Add a Kubernetes Cluster
Before you begin
This step requires:
- A Kubernetes cluster with cluster admin permissions
kubectlconfigured to access your cluster
If you don't have a Kubernetes cluster, you can create a local cluster using kind:
kind create cluster --name "cluster-1"
Bootstrap the cluster
Run the following command to bootstrap your cluster with Defakto:
./spirlctl cluster add "cluster-1" --trust-domain "example.com" --platform k8s \
--kube-context $(kubectl config current-context)
If you have more than one kubeconfig context, spirlctl will prompt you to pick one interactively. Pass --kube-context <name> to skip the prompt, as shown above.
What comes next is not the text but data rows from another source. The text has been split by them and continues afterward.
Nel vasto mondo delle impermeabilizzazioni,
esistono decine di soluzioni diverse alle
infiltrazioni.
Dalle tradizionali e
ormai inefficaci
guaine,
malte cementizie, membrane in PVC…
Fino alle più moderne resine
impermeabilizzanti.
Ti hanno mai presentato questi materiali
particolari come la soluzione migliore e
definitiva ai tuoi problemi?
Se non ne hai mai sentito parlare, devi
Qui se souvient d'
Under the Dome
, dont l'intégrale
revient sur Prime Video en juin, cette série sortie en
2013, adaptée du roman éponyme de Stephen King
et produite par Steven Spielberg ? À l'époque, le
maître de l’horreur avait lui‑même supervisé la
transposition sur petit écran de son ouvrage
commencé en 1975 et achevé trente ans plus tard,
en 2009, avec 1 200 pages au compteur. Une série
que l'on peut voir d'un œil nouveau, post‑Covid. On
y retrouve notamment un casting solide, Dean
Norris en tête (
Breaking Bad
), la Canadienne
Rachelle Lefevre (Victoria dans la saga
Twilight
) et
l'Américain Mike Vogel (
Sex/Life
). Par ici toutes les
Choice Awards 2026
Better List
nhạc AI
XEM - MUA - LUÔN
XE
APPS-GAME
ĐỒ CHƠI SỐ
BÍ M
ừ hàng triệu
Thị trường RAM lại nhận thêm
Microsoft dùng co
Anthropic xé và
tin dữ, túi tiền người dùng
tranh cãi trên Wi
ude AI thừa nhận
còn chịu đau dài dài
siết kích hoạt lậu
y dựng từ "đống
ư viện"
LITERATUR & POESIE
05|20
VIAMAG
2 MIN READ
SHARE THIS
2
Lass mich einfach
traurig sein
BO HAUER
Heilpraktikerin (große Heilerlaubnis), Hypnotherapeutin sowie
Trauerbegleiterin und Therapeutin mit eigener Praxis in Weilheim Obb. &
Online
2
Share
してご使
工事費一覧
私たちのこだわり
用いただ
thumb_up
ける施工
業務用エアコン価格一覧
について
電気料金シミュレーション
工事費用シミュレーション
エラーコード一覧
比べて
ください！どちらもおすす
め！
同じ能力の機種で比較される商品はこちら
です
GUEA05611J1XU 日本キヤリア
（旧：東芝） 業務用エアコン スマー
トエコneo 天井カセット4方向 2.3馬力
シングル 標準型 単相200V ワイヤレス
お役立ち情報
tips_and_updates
Once complete, the above step will have done the following:
- Registered your Kubernetes cluster with Defakto.
- Within your cluster, created a new namespace (
spirl-system) to run the required Defakto components. - Deployed the following Defakto components:
- The admission controller, which automatically exposes the Defakto agent to your pods.
- The CSI Driver, which facilitates injection of the SPIFFE Workload API to your workloads.
- The Agent, which runs alongside your workloads to grant them SPIFFE SVIDs.
That’s it! Defakto is now running. Any pod you deploy with the label k8s.spirl.com/spiffe-csi: enabled will have a SPIFFE Workload API socket automatically injected, with an X.509-SVID and JWT-SVID made available. To see it in action, continue to deploy a SPIFFE demo app.
Optional: Repeat the above command with a different cluster name and kubectl context to add more Kubernetes clusters to the example.com trust domain.